The stuff I’ve seen around the LOGITacker has had the unit attached to either a computer or mobile device. I wanted to see if I could find a “low cost” setup that could be left behind at an engagement or hidden and accessed remotely. Something that wouldn’t break the bank if it was lost or destroyed.

Equipment

• Raspberry Pi Zero w - $10

  • https://www.raspberrypi.org/products/raspberry-pi-zero-w/ (Amazon: https://amzn.to/2Sndmr6 )

• MakerDiary nRF52840 MDK USB - $12.99

  • https://store.makerdiary.com/collections/frontpage/products/nrf52840-mdk-usb-dongle (Amazon: https://amzn.to/2XP761f )

• Anker PowerCore 10000 - $25.99 (You can use any powersource, this was small and nearby)

  • https://amzn.to/2SlhgAw

• USB OTG adapter - $6.68

  • https://amzn.to/2SnMjeZ

• Micro SD Card - $10 (Just saying $10 since that’ll get you a decent quality/capacity for this project. I’m using a 32gb that I had)

Total Cost: $65.66

Setup

I’m using the standard Raspbian install for the Pi Zero W (https://www.raspberrypi.org/downloads/raspbian/).

I went with “Raspbian Buster with Desktop”. For this setup I put the Pi in AP mode so I’m able to interact with it via it’s WIFI AP. I followed this documentation (https://www.raspberrypi.org/documentation/configuration/wireless/access-point.md) . One item to note, hostapd refused to start for me. Upon reading the logs, I found that it was getting hung up on the line “ignore_broadcast_ssid=0” in the hostapd.conf file. After removing that line and saving, I was able to get the Pi running properly.

If setup following the guide, you should be able to connect to the AP with the SSID/Key that you set. Then start up your SSH client of your choice and SSH to 192.168.4.1. Once connected, you need to install screen (sudo apt-get update) & (sudo apt-get install screen).

I setup my nRF52840 according to the guide I have here (https://www.jameshickok.com/blog/logitacker-e79n7)

Once everything is up and running, SSH into your Pi and type: screen /dev/ttyACM0

The fun begins!

You should now have remote access to your LOGITacker!

*Update at bottom*

I wanted to see if I could use the LOGITacker to compromise a machine remotely.  This is just a quick and dirty attempt.  I'm using a Logitech MX Master and nano receiver as the device being attacked on the victim machine.  Even though the only device attached is a mouse, we are still able to inject keystrokes.

Rundown of what is happening:

1. Launch Virus & Threat Protection

2. Disable Real-Time Protection

3. Open Command Prompt

4. Use certutil.exe to download malicious payload and execute

I'm sure there are better ways to accomplish the same end goal but this was my quick attempt at "hey, can this work?"

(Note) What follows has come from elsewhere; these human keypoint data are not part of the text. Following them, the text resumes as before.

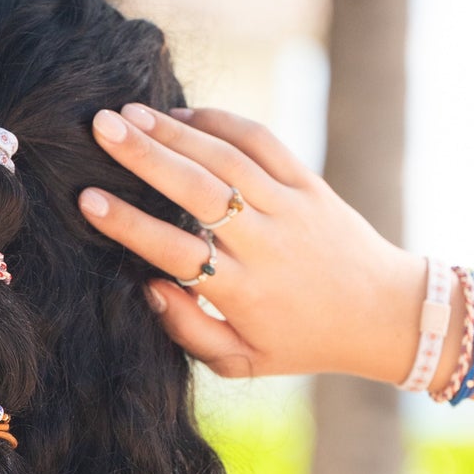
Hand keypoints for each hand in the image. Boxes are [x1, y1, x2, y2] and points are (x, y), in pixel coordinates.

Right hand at [77, 104, 429, 382]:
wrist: (384, 314)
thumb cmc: (300, 342)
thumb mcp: (241, 361)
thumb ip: (188, 331)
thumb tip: (149, 286)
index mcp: (243, 293)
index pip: (175, 251)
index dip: (129, 225)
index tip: (89, 200)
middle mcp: (266, 245)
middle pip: (198, 191)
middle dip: (145, 156)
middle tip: (100, 129)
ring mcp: (291, 208)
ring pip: (226, 159)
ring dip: (174, 131)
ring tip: (128, 113)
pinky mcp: (310, 184)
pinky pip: (262, 143)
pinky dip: (222, 121)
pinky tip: (183, 113)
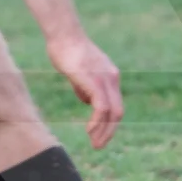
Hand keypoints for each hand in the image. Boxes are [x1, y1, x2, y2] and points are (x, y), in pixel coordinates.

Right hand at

The script the LOGITacker is executing is as follows:

Once we run the script, we have a shell from our attacker machine! Here is a video of it in action:

UPDATE:

There was some question about further detail in working with LOGITacker. Here is more information:

Once a target is detected, you can enter inject mode. Type “inject target <MAC>” and press return.

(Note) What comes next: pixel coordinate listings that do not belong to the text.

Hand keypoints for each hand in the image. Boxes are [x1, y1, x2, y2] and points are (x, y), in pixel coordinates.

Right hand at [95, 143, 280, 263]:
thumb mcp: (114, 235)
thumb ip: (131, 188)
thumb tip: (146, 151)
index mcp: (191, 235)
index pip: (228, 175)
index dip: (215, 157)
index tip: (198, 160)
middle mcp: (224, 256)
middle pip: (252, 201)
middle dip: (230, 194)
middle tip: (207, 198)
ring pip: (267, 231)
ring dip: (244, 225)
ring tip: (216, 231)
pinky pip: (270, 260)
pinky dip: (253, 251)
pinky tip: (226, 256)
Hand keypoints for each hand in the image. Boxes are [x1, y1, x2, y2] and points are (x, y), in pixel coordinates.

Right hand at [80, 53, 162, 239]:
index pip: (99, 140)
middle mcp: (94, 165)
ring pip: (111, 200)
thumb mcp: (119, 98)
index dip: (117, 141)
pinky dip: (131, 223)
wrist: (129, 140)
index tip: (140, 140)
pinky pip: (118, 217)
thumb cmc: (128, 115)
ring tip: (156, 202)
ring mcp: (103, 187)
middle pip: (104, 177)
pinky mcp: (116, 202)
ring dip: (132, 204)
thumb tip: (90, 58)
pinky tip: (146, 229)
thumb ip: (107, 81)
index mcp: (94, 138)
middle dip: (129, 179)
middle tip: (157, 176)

From there, you should be able to start writing your scripts!

Here is a quick rundown of the main commands:

script press <key> - press the corresponding <key>: GUI, ALT, LEFT, UP

script delay 500 - wait 500ms before next command

script string “cmd.exe” - type cmd.exe

script show - show the current commands

script undo - undo the last command

script store “scriptName” - save script to device as “scriptName”

script load “scriptName” - load script

inject execute - run current script

All credit goes to mame82 (https://twitter.com/mame82)

• I'm using the MakerDiary nRF52840 MDK USB Dongle:

  • https://store.makerdiary.com/collections/frontpage/products/nrf52840-mdk-usb-dongle

• The repo with the firmware is located here:

  • https://github.com/mame82/LOGITacker

• To install the firmware onto the nRF52840, you need the Nordic Semiconductor nRF Connect for Desktop:

  • https://www.nordicsemi.com/?sc_itemid=%7BB935528E-8BFA-42D9-8BB5-83E2A5E1FF5C%7D

Once downloaded and installed, install the "Programmer" under Add/remove apps.

After the Programmer is installed, hold down the button on the dongle and insert into the USB port.  The dongle should enter flashing mode with a solid green and slowly flashing red light. If the device doesn't appear in the drop down, close and restart the Programmer app.

Once selected, add the logitacker_mdk_dongle.hex and select Write.

The device will not show up properly in the programmer after it is flashed but you should see the new firmware version in the selection pane.

Use the following settings for putty:

https://infocenter.nordicsemi.com/topic/com.nordic.infocenter.sdk5.v15.0.0/lib_cli.html#lib_cli_terminal_settings

Once connected, you should be able to connect and see your device.

So there you have it! You are now on your way to see what your Logitech devices are doing. Remember to be responsible and don’t do anything illegal.